Wednesday, May 24, 2006

And You Thought Your Job Was Crappy

The creeping fascism in this country is absolutely disgusting. Now, our bowels aren't even safe from an unlawful search and seizure.

In Wisconsin, the Supreme Court ruled it was okay for police to use laxatives to get a man to "produce" evidence in a drug case.

When the criminal was being taken down (don't you love cop talk?), he swallowed a baggie of heroin. The police (who obviously know a bit about human anatomy) took the criminal to a hospital and chained him to a bed. This too shall pass, my son. After 6 hours (and probably some crummy hospital cafeteria coffee for the cops), the Man in Blue decided to "assist" the procedure and began to feed the suspect cups of a liquid laxative every 20 to 30 minutes.

Now the suspect had enough sense to swallow the drugs while he was being arrested. He also had enough sense to keep his mouth shut (among other things) after he was taken to the hospital. So why did he agree to drink "Go Lightly" (the name of the laxative and somewhere a marketing genius just got his wings) when the cops offered it? Did they trick him? Sneak it into something else? Threaten to beat him? Force it down his throat? I can't believe he just willingly took it after being chained to a bed. Never trust the good cop either, kids.

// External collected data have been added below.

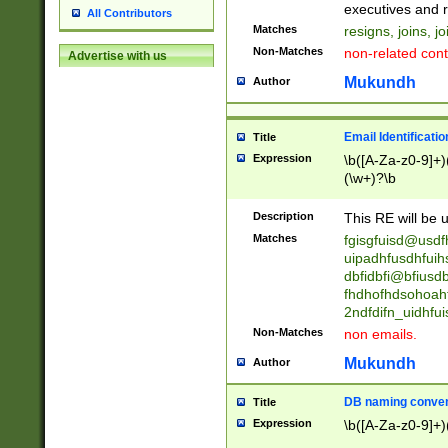
reassumes posit
executives and r
All Contributors
promoted to| ha
Matches
resigns, joins, j
will succeed| h
Non-Matches
non-related cont
Advertise with us
promoted to| has
reassumes posit
Mukundh
Author
additional (role|
transferred| has 
stepp(ed|ing) d
Email Identificati
Title
retired| (has|he
Expression
\b([A-Za-z0-9]+)
(T|t)erminat(ed|s|
(\w+)?\b
stopped working| 
notified| will lea
Description
This RE will be u
been|has)? elect
Matches
fgisgfuisd@usd
uipadhfusdhfuih
dbfidbfi@bfiusd
fhdhofhdsohoahf
2ndfdifn_uidhfu
Non-Matches
non emails.
Mukundh
Author
DB naming conven
Title
Expression
\b([A-Za-z0-9]+)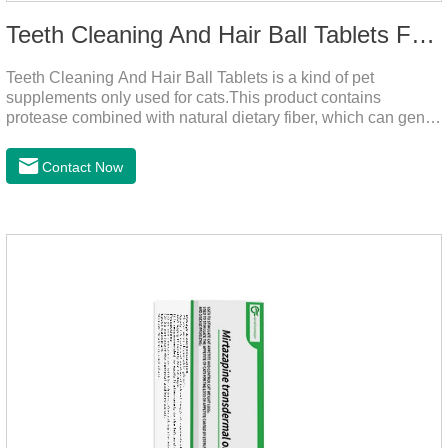
Teeth Cleaning And Hair Ball Tablets For Cats
Teeth Cleaning And Hair Ball Tablets is a kind of pet
supplements only used for cats.This product contains
protease combined with natural dietary fiber, which can gently
decompose the cat's intestinal hair, reduce cat hair vomiting,
promote cat's gastrointestinal motility, and gently remove hair;
Contact Now
it also contains a variety of vitamins and trace elements with
scientific proportions to nourish hair, improve the production
of hair balls from the source, and at the same time promote
the balance of intestinal flora and maintain intestinal
health.Raw materials & additives:Dextrin, meat a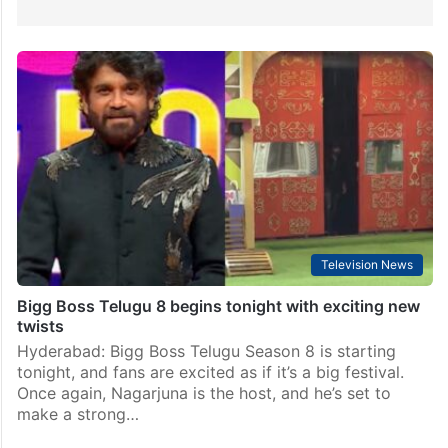
Television News
Bigg Boss Telugu 8 begins tonight with exciting new
twists
Hyderabad: Bigg Boss Telugu Season 8 is starting
tonight, and fans are excited as if it’s a big festival.
Once again, Nagarjuna is the host, and he’s set to
make a strong…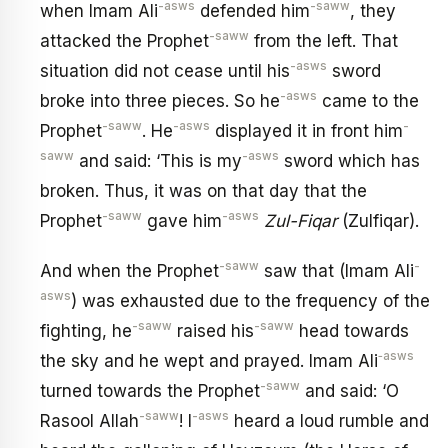
-asws
-saww
when Imam Ali
defended him
, they
-saww
attacked the Prophet
from the left. That
-asws
situation did not cease until his
sword
-asws
broke into three pieces. So he
came to the
-saww
-asws
-
Prophet
. He
displayed it in front him
saww
-asws
and said: ‘This is my
sword which has
broken. Thus, it was on that day that the
-saww
-asws
Prophet
gave him
Zul-Fiqar
(Zulfiqar).
-saww
-
And when the Prophet
saw that (Imam Ali
asws
) was exhausted due to the frequency of the
-saww
-saww
fighting, he
raised his
head towards
‑asws
the sky and he wept and prayed. Imam Ali
-saww
turned towards the Prophet
and said: ‘O
-saww
-asws
Rasool Allah
! I
heard a loud rumble and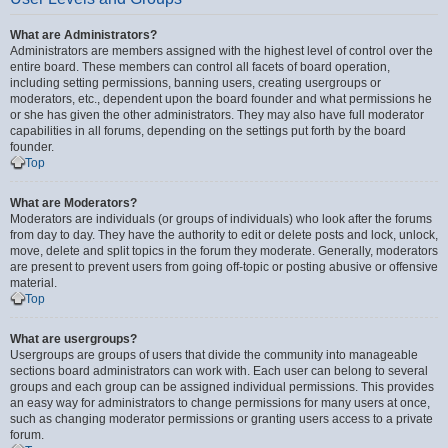
What are Administrators?
Administrators are members assigned with the highest level of control over the
entire board. These members can control all facets of board operation,
including setting permissions, banning users, creating usergroups or
moderators, etc., dependent upon the board founder and what permissions he
or she has given the other administrators. They may also have full moderator
capabilities in all forums, depending on the settings put forth by the board
founder.
Top
What are Moderators?
Moderators are individuals (or groups of individuals) who look after the forums
from day to day. They have the authority to edit or delete posts and lock, unlock,
move, delete and split topics in the forum they moderate. Generally, moderators
are present to prevent users from going off-topic or posting abusive or offensive
material.
Top
What are usergroups?
Usergroups are groups of users that divide the community into manageable
sections board administrators can work with. Each user can belong to several
groups and each group can be assigned individual permissions. This provides
an easy way for administrators to change permissions for many users at once,
such as changing moderator permissions or granting users access to a private
forum.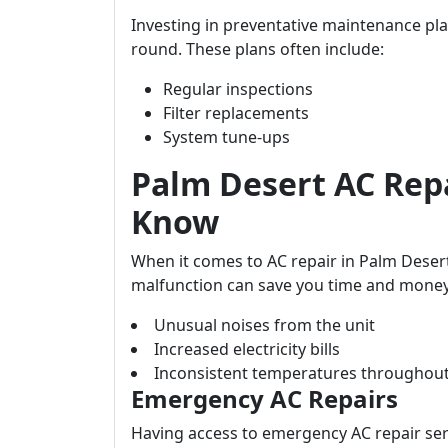
Investing in preventative maintenance pla
round. These plans often include:
Regular inspections
Filter replacements
System tune-ups
Palm Desert AC Rep
Know
When it comes to AC repair in Palm Deser
malfunction can save you time and money
Unusual noises from the unit
Increased electricity bills
Inconsistent temperatures throughou
Emergency AC Repairs
Having access to emergency AC repair ser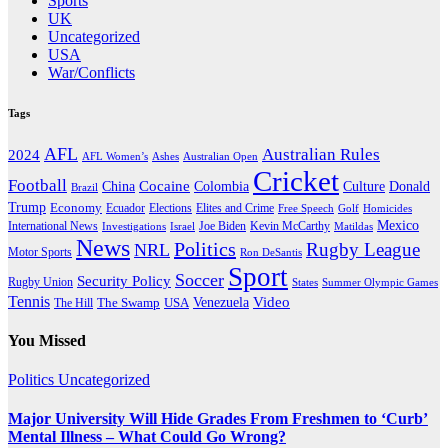
Sports
UK
Uncategorized
USA
War/Conflicts
Tags
AFL
Australian Rules
2024
AFL Women’s
Ashes
Australian Open
Cricket
Football
Cocaine
Donald
China
Colombia
Culture
Brazil
Trump
Economy
Ecuador
Elites and Crime
Elections
Golf
Homicides
Free Speech
Mexico
International News
Joe Biden
Investigations
Israel
Kevin McCarthy
Matildas
News
Politics
Rugby League
NRL
Motor Sports
Ron DeSantis
Sport
Soccer
Security Policy
Rugby Union
States
Summer Olympic Games
Tennis
Venezuela
Video
The Swamp
The Hill
USA
You Missed
Politics
Uncategorized
Major University Will Hide Grades From Freshmen to ‘Curb’
Mental Illness – What Could Go Wrong?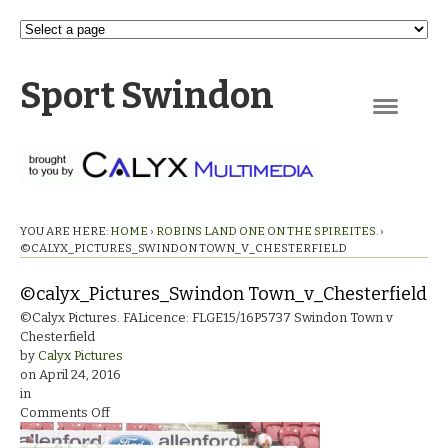
Sport Swindon
Navigation
YOU ARE HERE:
HOME
›
ROBINS LAND ONE ON THE SPIREITES.
›
©CALYX_PICTURES_SWINDON TOWN_V_CHESTERFIELD
©calyx_Pictures_Swindon Town_v_Chesterfield
©Calyx Pictures. FALicence: FLGE15/16P5737 Swindon Town v
Chesterfield
by
Calyx Pictures
on
April 24, 2016
in
on
Comments Off
©calyx_Pictures_Swindon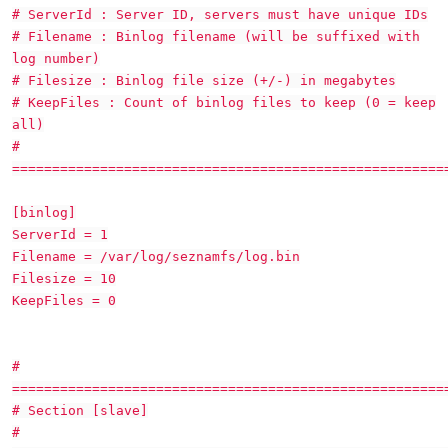
# ServerId : Server ID, servers must have unique IDs
# Filename : Binlog filename (will be suffixed with
log number)
# Filesize : Binlog file size (+/-) in megabytes
# KeepFiles : Count of binlog files to keep (0 = keep
all)
#
======================================================
[binlog]
ServerId = 1
Filename = /var/log/seznamfs/log.bin
Filesize = 10
KeepFiles = 0
#
======================================================
# Section [slave]
#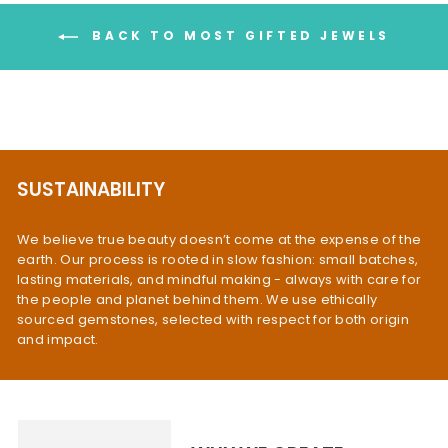
BACK TO MOST GIFTED JEWELS
SUSTAINABILITY
We believe true beauty doesn’t come at the expense of the
earth. Our process is rooted in slow fashion: small batches,
lasting materials, and mindful making - always with care for
the people and planet behind them. We use ethically
sourced gemstones, selected with respect for both origin
and impact.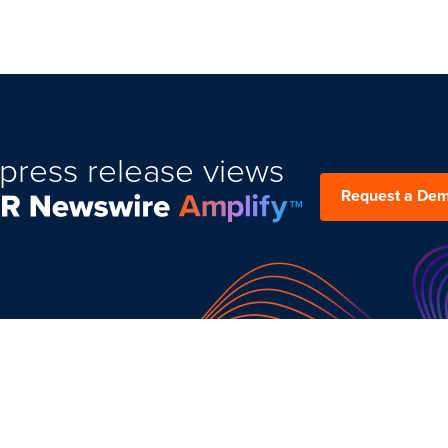
press release views
Request a De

Anyway, in ruling against the criminal, the Judge noted three things. First, the search involved "medical professionals." Thank goodness trained medical professionals administered the laxative or things might have gotten messy.

Second, she noted the importance of using the drugs against the defendant outweighed the intrusion. Well, duh. That's why he swallowed them. And I'm not certain where she's headed with this "intrustion" talk. Is she suggesting the cops not wait but go searching. I hope not for the defendant's sake.

Third, she said the situation was "self-created." Because the defendant brought this upon himself so to speak, he had to bear the burden of his decision. Apparently in Wisconsin they define a burden as being chained to a bed and forcefed laxatives so some cops can scoop through your poop for evidence.

Best part of the story? The headline: Court Approves Laxative Searches

So the moral of the story is "Don't hide evidence in your ass." Because they're going to get it one way or the other. Do you think Laxative Search would be a good name for a rock and roll band?


angelatee said...

Look, you're being way to hard on the Wisconsin court. It's not due to fascism, it's because of all that cheese consumption up there! Bags of herion or not, if I eat too much cheese ain't nothing coming out of me within a reasonable amount of time.

Think of the taxpayers!

Elsa said...

I think I'll skip visiting WI. I pride myself at having pretty normal bowel movements (I know...what a thing to pride oneself on), and I don't need any assistance from the local law enforcement.

BTW, this sounds like it would be a good Reno 911 episode. Boy I miss that show!

t2ed said...

I had completely overlooked the cheese factor. Good catch. This guy may just be a cheddar addict and won't need to go for weeks!